In the HBO documentary Spielberg, famed director Steven Spielberg recounts his early days as a movie director.
He was friends with a group of young directors who would all become legendary: George Lucas, Francis Ford Coppola, Brian DePalma, and Martin Scorsese. Sometimes, they collaborated with one another.
Lucas helped Coppola by editing the famous montage sequence in The Godfather featuring newspaper headlines. DePalma suggested to Lucas that he begin Star Wars with a text crawl like the ones featured in old-time movie serials. Spielberg and Lucas collaborated on the Indiana Jones movies.
They wanted each other’s movies to be good, but not too good. It was a game of friendly competition where each one drove the others to greater success.
The same is true for Business Artists. We shouldn’t just look for partners outside of our core market. We can also look inside our markets for competitors who can partner with us to create strategic successes for both parties.
The question is, how do you figure out whether you should collaborate with a partner who might seem to be your competitor?
A Formula for Collaboration
This might work in the movie business, where people can see lots of movies and are customers of many different directors and studios. But how does it work when you are considering a partnership with a company that’s a direct or indirect competitor, and your customer isn’t going to buy the same thing from both of you?
In these cases, you focus on the principle of the net value of collaboration. Here’s a simple formula to break it down:
Collaboration Value > (Collaboration Costs + Opportunity Costs)
For example, when SAP does an enterprise resource planning (ERP) integration, it must commit a team of developers to the project for several months. Integration is the process of connecting your company’s software to other applications for greater efficiency.
While this may sound like a net win, there is actually an opportunity cost to devoting resources to these integrations. The reason is that you have to sacrifice client-facing consulting and engineering time, which directly affects revenue.

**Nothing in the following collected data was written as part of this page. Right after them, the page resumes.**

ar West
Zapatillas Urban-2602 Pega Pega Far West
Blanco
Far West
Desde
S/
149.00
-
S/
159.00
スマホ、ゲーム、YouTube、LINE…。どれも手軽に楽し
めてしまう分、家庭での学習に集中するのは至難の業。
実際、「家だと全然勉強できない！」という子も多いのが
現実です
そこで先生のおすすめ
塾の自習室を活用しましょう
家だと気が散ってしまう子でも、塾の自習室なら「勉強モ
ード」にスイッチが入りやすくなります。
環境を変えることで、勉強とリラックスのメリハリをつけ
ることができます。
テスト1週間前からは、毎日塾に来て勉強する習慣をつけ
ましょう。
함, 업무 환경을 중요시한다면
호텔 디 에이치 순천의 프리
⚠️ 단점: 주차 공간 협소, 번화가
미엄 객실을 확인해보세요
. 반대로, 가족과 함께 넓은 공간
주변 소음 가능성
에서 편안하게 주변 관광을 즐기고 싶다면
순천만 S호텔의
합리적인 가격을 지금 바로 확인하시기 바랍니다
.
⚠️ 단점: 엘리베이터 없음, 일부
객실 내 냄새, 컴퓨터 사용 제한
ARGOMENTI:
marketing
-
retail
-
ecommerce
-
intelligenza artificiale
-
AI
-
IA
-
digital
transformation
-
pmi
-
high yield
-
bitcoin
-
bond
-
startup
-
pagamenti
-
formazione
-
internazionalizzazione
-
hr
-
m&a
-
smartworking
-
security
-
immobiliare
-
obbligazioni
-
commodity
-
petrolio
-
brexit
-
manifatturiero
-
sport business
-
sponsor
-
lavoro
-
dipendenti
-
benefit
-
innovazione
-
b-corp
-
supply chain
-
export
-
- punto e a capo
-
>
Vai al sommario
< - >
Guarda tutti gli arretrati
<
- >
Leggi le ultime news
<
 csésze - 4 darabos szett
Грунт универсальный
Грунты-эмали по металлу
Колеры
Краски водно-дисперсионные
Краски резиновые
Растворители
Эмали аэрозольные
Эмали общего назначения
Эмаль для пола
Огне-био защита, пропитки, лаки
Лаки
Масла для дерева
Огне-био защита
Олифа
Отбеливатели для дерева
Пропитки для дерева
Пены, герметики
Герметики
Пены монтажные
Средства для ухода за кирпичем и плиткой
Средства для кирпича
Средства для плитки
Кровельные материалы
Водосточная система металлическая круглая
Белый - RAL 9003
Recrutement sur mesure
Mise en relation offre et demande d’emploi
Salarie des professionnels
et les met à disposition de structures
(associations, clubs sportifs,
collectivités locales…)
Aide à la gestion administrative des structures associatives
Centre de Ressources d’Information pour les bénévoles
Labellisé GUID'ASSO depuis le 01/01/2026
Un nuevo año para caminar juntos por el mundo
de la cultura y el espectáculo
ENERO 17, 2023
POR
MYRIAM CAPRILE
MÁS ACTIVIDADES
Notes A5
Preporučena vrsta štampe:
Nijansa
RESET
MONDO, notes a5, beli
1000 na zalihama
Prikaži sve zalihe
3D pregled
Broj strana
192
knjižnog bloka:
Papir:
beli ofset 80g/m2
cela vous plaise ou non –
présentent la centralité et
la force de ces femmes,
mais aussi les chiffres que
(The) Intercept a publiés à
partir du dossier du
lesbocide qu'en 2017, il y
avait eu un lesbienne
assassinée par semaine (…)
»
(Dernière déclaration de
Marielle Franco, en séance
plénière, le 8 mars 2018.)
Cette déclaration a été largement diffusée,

Ultimately, when the collaboration value of integrations outweighs the costs, SAP can then offer clients a suite of accessibility that was otherwise impossible. But it required a sacrifice on the front end of the process.
Co-opetition is becoming increasingly important for sellers to understand as they build relationships. COVID-19 ushered in a new age of remote work and the acceleration of the gig economy. Companies don’t need to have all the capability (or their employees) under one roof to succeed. They need to have a network of providers and know how to contract with them at the right terms to create the most value for their customers.
Examples from the Tech Industry
I remember when Skype came on the horizon. I made great use of this video communication platform, created by a Scandinavian company, from the mid-2000s to 2014 when I traveled abroad to call back home. You probably used it, too. We would say, “Skype me when you get there.” It was such a ubiquitous tool that even corporations used it.
Then, Microsoft bought Skype. However, they stopped investing in it and turned it into an enterprise communication tool that only worked well for existing Microsoft shops. You could use it to share a Microsoft Office file, but no other competing products outside their closed ecosystem.
As a result, other companies got into the game. You’ve probably used more than one of these: Join.Me, GotoMeeting, Webex, or AdobeConnect.
They all gained traction until Slack came along and impressed everyone with its rapid growth. I remember doing a sales workshop for Slack when they only had thirty sellers. We were workshopping their sales process, looking to define the most critical moments in a customer lifecycle, from discovery through purchase, to implementation and renewal.
There was something very different about working with Slack. They had an open ecosystem and a partner mindset from the beginning. They didn’t see themselves as simply a communication platform at all. Instead, they seemed intent on being a workflow platform where anyone can use them as the conduit to get work done.
Do you want to drop in a Google note, not a Microsoft one? No problem. Don’t want to use our video, but instead drop in a Zoom meeting invite? Go for it. Don’t want to log into your CRM to tag new sales activity? You can do it right here.
This latter functionality encouraged Salesforce to spend a whopping $28 billion to acquire the company in 2020, the most expensive subscription software acquisition of all time, paying twenty-six times Slack’s forward revenue.
Time will tell how that deal will play out. It has been a rocky start, reportedly due to clashing company cultures.
There Are No Guarantees
When you are figuring out the best pathway to success, there are no guarantees you’ll be successful.
Just as going against your direct competitor can go well or be disastrous, so can co-opetition. But as you think about the future of your company or business, I encourage you to consider the incredible possibilities of partnering with people who might be your current competitors.
Could there be a great opportunity to serve your market in a way nobody else is? Could it open up new relationships? Could it simply be a lot more fun than trying to dominate your industry yourself?
Only you can answer those questions. But I can tell you one thing for sure: you’ll never get to explore those possibilities until you start to see your current competitors as potential collaborators.
Abraham Lincoln famously put his political rivals in his Cabinet because he knew it was better to keep his “enemies” close. He was humble enough to realize they had knowledge and insight that could benefit him. We’d all do well to follow his example in business today.